## Istruzioni dell'esercizio
Ricopia senza alcuna modifica il passo del brano sulla crisi in Tunisia che comincia con "Tunisia tra crisi" e prosegue fino a "la classe politica." compreso.

----- Estratto del documento

Tunisia tra crisi politica e crisi economica

Siamo nel quartiere di Bab al-Fella a Tunisi, sede del mercato. Solo poche persone girano tra le bancarelle semivuote. La crisi economica acuita dalla pandemia sta affligendo i tunisini, facendo crescere il risentimento contro la classe politica.
Per sedare le forti proteste in piazza il presidente tunisino Kais Saied (nella foto)ha avocato a sé tutti i poteri, cacciando il primo ministro Mechichi e sospendendo per 30 giorni il parlamento. Una misura consentita dalla Costituzione, ma solo in caso di pericolo imminente per la nazione. Per cui dall'estero si guarda con preoccupazione alla deriva autoritaria di questo paese che ha dato il via alla Primavera araba nel 2011.

----------
----- Elenco dei dati

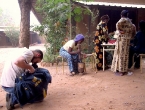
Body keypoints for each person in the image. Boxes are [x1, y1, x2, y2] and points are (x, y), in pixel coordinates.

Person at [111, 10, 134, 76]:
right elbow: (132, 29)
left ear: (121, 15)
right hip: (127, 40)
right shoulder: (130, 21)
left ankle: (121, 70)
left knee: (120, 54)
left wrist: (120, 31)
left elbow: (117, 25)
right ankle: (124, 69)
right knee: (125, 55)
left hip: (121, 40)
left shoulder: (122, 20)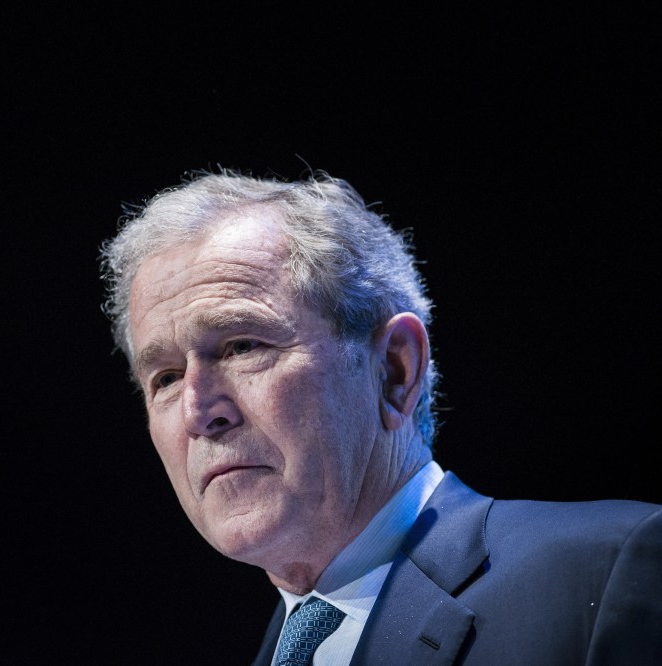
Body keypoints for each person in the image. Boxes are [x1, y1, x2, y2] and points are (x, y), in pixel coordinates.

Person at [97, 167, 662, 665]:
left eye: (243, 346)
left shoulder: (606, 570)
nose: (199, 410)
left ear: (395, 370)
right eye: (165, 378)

----------
----- Elenco dei dati

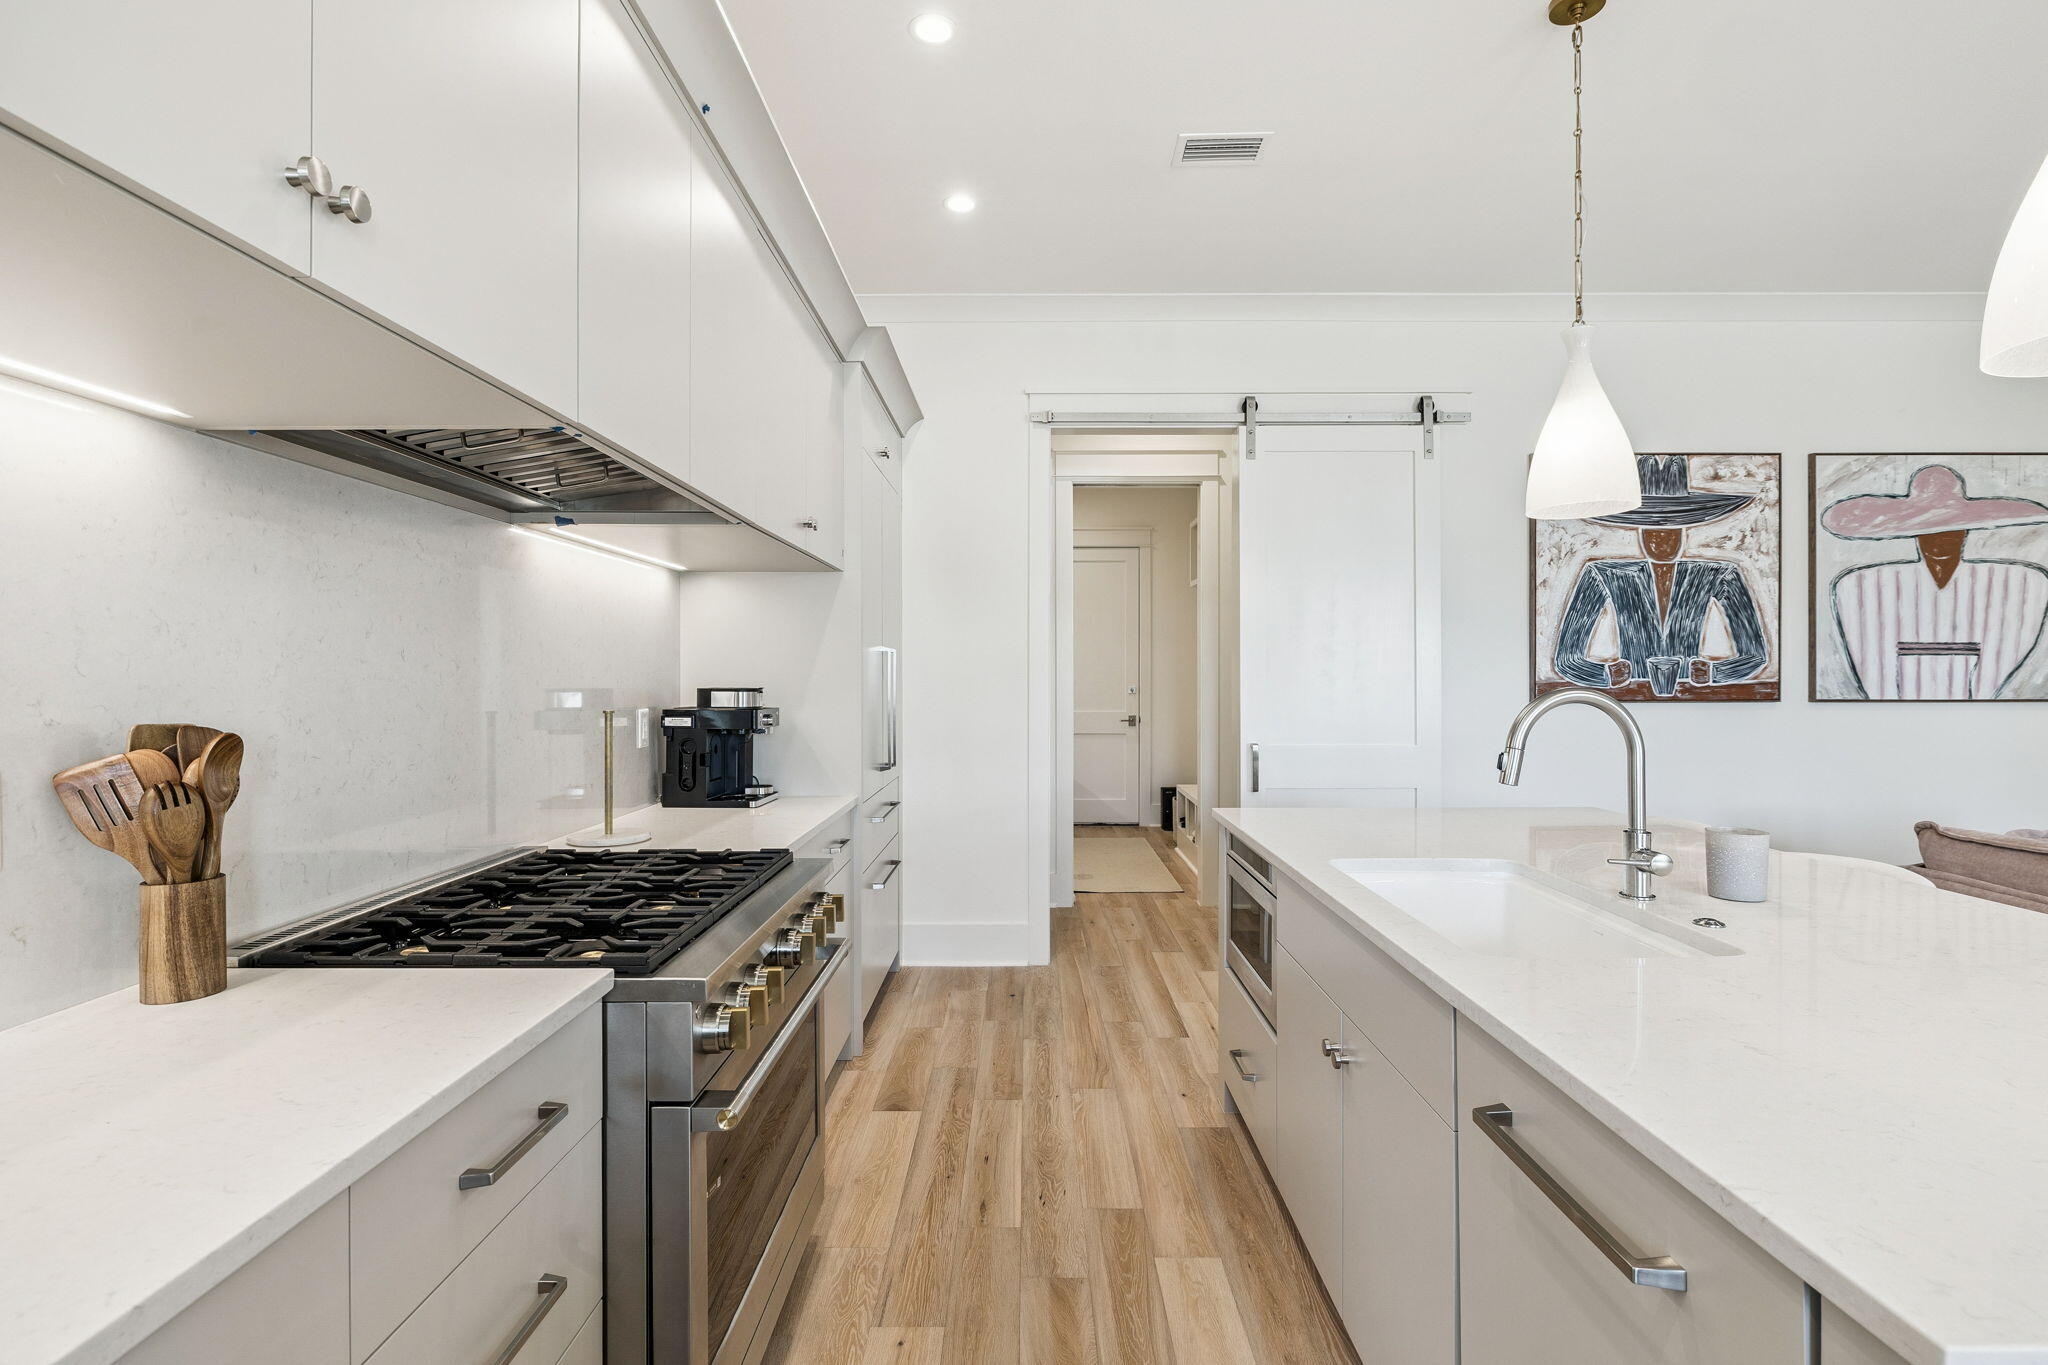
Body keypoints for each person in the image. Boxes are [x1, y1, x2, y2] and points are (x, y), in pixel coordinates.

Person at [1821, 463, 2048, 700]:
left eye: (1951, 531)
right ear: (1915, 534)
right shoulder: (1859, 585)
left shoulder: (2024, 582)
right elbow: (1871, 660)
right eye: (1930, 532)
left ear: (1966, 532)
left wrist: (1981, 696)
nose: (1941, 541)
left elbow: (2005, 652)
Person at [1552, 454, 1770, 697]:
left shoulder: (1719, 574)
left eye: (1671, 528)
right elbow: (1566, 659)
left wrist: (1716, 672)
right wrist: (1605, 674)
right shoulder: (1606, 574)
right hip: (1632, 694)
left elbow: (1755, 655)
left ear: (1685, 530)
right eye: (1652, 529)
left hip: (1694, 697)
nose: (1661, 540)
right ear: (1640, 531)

----------
----- Elenco dei dati

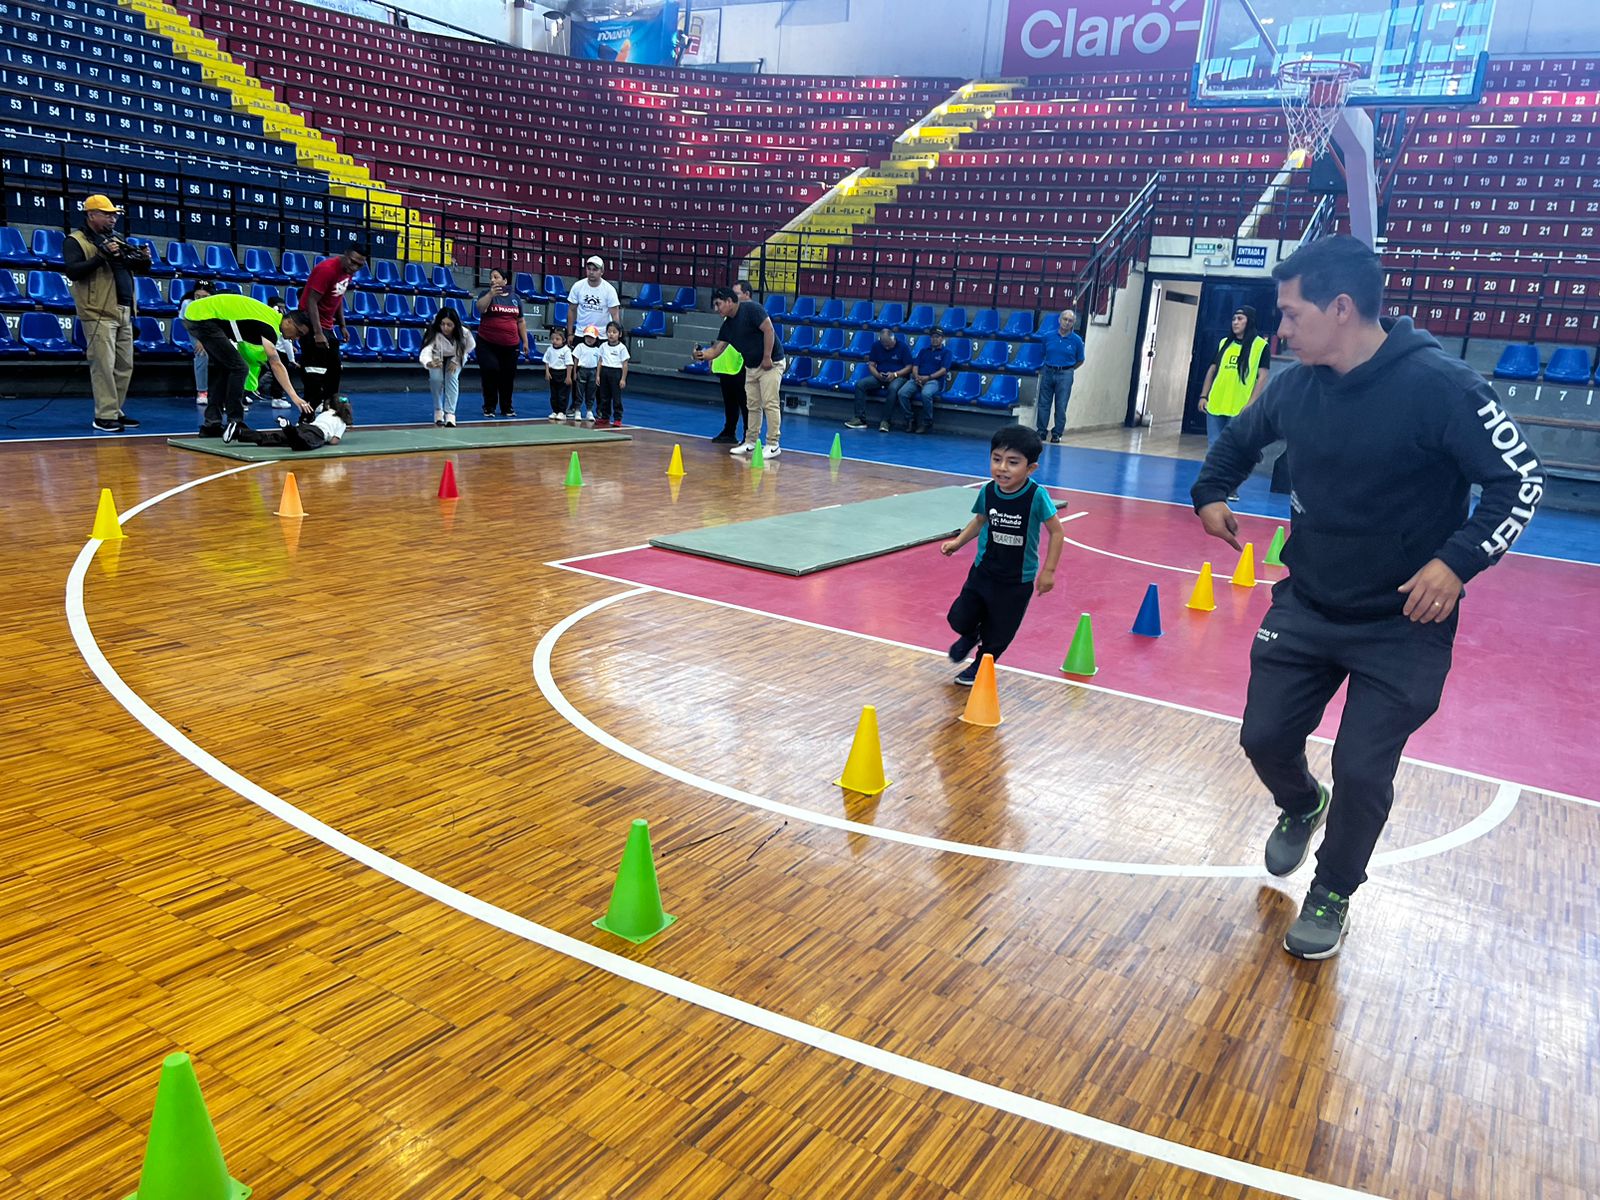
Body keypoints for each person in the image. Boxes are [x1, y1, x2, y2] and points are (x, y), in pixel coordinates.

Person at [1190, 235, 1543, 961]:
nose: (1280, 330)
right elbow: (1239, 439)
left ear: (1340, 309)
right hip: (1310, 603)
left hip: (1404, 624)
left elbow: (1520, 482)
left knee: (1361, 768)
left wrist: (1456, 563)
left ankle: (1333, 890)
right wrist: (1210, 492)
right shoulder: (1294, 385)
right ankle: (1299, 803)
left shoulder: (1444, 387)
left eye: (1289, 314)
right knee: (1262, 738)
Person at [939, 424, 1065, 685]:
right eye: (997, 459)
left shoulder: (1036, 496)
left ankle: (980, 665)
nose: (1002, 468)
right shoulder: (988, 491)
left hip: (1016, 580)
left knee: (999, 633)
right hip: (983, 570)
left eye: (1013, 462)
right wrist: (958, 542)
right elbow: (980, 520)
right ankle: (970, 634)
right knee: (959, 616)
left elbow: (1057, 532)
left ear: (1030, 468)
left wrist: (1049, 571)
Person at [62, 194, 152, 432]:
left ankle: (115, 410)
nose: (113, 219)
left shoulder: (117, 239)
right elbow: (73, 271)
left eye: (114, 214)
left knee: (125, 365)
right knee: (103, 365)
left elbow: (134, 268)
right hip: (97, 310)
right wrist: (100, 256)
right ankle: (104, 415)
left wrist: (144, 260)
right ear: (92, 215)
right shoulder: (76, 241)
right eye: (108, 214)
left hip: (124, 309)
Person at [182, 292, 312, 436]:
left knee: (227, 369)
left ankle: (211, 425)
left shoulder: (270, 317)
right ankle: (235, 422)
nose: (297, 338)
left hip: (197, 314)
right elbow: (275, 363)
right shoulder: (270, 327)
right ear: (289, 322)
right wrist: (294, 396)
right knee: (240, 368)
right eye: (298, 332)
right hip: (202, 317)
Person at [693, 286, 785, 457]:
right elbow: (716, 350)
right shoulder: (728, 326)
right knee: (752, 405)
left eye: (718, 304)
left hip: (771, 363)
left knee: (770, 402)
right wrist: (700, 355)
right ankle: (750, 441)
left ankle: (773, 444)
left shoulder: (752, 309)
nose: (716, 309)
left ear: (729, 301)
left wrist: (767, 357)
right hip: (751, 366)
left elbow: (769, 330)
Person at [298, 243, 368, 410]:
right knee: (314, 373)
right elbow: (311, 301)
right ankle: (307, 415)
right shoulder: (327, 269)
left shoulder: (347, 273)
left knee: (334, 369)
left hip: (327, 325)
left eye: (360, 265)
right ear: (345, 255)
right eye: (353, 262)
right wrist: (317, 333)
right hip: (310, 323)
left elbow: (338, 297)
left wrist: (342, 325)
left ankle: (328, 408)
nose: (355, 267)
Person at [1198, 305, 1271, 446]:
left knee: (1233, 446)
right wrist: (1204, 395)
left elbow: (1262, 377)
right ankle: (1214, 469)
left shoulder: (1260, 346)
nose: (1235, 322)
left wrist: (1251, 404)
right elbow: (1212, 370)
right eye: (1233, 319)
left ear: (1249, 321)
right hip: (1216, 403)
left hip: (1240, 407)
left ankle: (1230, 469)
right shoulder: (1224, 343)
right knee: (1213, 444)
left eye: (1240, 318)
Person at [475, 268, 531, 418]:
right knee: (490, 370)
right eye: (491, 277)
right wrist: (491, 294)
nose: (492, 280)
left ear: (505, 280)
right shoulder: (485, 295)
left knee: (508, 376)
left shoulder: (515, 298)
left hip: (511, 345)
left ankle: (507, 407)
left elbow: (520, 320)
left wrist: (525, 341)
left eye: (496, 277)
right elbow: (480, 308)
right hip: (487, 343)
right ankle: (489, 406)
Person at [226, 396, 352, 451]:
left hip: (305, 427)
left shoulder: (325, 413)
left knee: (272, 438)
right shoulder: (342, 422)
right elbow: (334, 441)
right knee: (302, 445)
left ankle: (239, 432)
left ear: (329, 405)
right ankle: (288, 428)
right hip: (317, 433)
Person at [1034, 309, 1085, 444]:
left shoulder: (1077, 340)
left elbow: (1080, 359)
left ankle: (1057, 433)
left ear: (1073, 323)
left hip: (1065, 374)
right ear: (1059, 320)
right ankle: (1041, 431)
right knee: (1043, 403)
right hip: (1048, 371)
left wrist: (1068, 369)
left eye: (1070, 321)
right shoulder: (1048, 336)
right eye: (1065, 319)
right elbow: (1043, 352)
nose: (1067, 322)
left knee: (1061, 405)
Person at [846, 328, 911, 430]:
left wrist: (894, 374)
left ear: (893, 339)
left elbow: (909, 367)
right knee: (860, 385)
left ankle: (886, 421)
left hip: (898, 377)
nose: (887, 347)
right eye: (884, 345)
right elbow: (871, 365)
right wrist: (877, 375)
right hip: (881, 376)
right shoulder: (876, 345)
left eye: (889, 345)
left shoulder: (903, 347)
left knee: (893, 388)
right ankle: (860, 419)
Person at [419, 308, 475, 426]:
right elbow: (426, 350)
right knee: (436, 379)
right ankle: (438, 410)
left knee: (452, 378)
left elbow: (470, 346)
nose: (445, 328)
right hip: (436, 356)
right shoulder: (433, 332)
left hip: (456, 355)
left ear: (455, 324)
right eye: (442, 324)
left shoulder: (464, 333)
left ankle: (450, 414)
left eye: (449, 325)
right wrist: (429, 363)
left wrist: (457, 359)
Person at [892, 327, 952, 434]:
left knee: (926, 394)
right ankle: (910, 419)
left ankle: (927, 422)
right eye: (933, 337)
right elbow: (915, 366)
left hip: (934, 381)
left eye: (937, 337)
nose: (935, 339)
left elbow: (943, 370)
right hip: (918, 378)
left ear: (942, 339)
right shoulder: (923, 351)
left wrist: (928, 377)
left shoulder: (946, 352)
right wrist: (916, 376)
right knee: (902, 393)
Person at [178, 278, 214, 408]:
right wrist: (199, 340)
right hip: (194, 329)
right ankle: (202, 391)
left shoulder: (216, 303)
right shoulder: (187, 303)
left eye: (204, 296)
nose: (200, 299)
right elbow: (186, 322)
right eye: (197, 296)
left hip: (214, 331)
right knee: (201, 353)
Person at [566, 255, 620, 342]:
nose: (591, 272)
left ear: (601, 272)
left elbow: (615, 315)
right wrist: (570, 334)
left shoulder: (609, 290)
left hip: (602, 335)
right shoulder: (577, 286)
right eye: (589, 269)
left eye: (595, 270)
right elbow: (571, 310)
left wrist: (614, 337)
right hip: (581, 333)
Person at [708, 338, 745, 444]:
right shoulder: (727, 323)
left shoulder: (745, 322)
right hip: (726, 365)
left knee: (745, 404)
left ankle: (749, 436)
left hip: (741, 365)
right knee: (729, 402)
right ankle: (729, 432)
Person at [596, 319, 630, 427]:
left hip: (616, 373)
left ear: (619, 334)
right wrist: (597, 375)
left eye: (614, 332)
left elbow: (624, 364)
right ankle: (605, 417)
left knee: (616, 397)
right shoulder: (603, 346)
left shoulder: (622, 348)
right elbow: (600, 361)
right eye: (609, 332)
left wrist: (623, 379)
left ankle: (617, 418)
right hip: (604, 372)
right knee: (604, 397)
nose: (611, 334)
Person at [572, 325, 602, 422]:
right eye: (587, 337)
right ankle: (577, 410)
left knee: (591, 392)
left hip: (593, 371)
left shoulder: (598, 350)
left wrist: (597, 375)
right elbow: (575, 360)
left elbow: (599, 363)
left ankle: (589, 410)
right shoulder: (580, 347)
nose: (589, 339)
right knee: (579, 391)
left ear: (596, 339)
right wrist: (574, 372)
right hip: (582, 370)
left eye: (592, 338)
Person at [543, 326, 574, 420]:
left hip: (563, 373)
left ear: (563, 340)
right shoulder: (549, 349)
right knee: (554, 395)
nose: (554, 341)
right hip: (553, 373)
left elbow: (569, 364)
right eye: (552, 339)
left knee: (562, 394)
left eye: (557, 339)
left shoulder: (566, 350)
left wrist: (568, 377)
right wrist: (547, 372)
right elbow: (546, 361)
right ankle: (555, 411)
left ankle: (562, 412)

----------

## La tua soluzione
Tunisia tra crisi politica e crisi economica

Siamo nel quartiere di Bab al-Fella a Tunisi, sede del mercato. Solo poche persone girano tra le bancarelle semivuote. La crisi economica acuita dalla pandemia sta affligendo i tunisini, facendo crescere il risentimento contro la classe politica.